[Source texts of formatted documents]

|---|

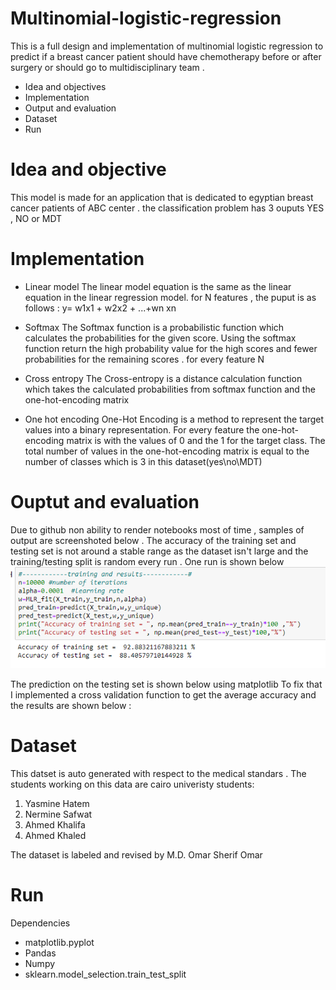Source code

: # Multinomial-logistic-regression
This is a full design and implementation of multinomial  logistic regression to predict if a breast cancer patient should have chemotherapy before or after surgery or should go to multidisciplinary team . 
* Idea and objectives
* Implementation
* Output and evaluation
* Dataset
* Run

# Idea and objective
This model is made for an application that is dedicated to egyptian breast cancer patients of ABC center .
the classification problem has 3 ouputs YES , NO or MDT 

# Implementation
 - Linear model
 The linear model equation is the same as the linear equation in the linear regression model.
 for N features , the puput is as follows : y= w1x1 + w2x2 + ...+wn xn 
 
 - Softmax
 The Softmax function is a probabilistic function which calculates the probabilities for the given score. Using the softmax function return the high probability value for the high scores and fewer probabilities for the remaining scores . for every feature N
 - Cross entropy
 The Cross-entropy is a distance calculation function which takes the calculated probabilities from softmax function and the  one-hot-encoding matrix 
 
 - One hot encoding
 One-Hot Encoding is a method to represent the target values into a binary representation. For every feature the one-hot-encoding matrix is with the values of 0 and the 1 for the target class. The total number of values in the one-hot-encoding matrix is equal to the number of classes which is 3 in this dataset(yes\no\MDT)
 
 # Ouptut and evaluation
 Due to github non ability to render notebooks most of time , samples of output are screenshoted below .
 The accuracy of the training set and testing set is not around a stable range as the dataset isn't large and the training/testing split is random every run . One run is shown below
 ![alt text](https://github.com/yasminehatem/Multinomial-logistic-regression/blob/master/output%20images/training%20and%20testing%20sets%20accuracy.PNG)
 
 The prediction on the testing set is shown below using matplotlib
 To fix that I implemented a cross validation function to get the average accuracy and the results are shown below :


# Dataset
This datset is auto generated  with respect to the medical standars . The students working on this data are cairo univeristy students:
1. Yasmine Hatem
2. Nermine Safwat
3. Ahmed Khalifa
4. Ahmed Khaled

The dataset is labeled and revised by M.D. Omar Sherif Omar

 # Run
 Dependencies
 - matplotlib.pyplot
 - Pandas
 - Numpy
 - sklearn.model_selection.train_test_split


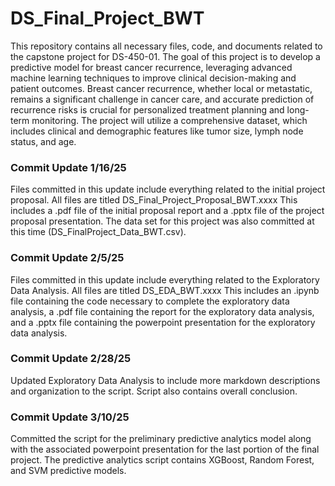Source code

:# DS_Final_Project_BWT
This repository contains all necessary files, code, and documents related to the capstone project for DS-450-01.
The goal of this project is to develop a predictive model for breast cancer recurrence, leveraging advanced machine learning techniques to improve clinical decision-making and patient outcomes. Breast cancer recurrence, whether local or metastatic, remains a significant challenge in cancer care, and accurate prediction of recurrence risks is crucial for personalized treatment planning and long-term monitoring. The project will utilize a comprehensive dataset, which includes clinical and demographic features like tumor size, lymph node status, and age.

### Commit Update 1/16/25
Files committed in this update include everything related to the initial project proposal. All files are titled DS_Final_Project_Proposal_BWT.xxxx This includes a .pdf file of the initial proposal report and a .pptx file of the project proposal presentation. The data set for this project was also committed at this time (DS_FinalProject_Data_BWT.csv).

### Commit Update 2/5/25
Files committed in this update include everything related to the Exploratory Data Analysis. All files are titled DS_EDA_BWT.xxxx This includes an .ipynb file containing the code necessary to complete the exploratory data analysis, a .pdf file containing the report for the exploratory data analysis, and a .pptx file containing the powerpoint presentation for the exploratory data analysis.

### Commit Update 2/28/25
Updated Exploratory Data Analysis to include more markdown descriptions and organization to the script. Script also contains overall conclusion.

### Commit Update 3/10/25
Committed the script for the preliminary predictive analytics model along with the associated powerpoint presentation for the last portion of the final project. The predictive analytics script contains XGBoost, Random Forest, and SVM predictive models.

|---|

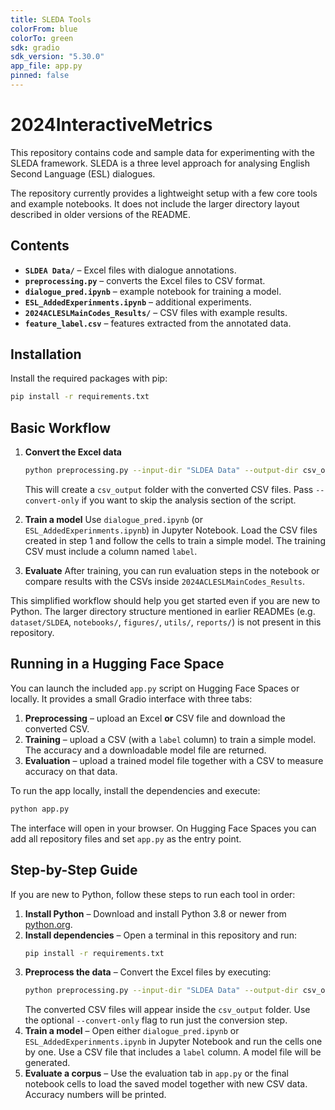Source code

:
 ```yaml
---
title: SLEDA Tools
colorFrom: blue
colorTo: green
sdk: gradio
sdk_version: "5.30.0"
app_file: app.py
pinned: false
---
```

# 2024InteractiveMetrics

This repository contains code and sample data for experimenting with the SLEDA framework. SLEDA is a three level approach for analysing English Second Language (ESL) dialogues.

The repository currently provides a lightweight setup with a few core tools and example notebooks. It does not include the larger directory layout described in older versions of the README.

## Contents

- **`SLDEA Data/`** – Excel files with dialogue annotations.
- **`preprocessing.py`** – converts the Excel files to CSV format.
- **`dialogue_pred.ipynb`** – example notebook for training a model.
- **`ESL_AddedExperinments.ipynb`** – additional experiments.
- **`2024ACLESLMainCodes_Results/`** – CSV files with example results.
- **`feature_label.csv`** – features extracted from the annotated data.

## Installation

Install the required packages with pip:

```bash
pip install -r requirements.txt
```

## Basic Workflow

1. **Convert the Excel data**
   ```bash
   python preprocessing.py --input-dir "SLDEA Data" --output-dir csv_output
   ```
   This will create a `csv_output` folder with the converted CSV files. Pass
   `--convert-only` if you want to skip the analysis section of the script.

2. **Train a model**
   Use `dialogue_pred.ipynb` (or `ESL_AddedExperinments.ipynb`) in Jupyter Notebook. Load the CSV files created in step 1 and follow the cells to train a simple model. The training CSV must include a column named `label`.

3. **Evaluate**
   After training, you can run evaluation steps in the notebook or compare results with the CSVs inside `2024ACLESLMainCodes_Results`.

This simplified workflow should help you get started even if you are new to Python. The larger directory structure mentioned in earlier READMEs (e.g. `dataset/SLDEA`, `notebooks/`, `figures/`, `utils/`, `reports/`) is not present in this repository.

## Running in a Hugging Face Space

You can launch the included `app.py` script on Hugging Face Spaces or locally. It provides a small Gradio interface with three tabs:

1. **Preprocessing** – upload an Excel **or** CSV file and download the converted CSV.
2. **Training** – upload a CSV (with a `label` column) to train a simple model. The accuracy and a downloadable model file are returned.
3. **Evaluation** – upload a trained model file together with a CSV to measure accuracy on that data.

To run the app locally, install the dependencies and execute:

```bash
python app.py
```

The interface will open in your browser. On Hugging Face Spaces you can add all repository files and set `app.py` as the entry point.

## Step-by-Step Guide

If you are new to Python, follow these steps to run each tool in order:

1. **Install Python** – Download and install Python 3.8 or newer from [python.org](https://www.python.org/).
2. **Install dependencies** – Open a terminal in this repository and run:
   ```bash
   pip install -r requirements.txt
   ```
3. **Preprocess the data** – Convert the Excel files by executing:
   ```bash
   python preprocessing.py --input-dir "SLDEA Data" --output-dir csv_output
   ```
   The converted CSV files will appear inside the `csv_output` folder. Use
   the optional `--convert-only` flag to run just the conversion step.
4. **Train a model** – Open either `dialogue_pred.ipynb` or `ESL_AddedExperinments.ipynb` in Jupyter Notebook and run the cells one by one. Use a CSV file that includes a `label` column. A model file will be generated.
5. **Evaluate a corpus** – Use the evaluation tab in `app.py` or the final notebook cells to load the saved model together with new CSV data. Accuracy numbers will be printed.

|---|

Starting with the line above that holds "with dialogue annotations." and stopping with the line that holds "After training, you", reproduce each line exactly, omitting all other lines.

[Completed exercise]:
- **`SLDEA Data/`** – Excel files with dialogue annotations.
- **`preprocessing.py`** – converts the Excel files to CSV format.
- **`dialogue_pred.ipynb`** – example notebook for training a model.
- **`ESL_AddedExperinments.ipynb`** – additional experiments.
- **`2024ACLESLMainCodes_Results/`** – CSV files with example results.
- **`feature_label.csv`** – features extracted from the annotated data.

## Installation

Install the required packages with pip:

```bash
pip install -r requirements.txt
```

## Basic Workflow

1. **Convert the Excel data**
   ```bash
   python preprocessing.py --input-dir "SLDEA Data" --output-dir csv_output
   ```
   This will create a `csv_output` folder with the converted CSV files. Pass
   `--convert-only` if you want to skip the analysis section of the script.

2. **Train a model**
   Use `dialogue_pred.ipynb` (or `ESL_AddedExperinments.ipynb`) in Jupyter Notebook. Load the CSV files created in step 1 and follow the cells to train a simple model. The training CSV must include a column named `label`.

3. **Evaluate**
   After training, you can run evaluation steps in the notebook or compare results with the CSVs inside `2024ACLESLMainCodes_Results`.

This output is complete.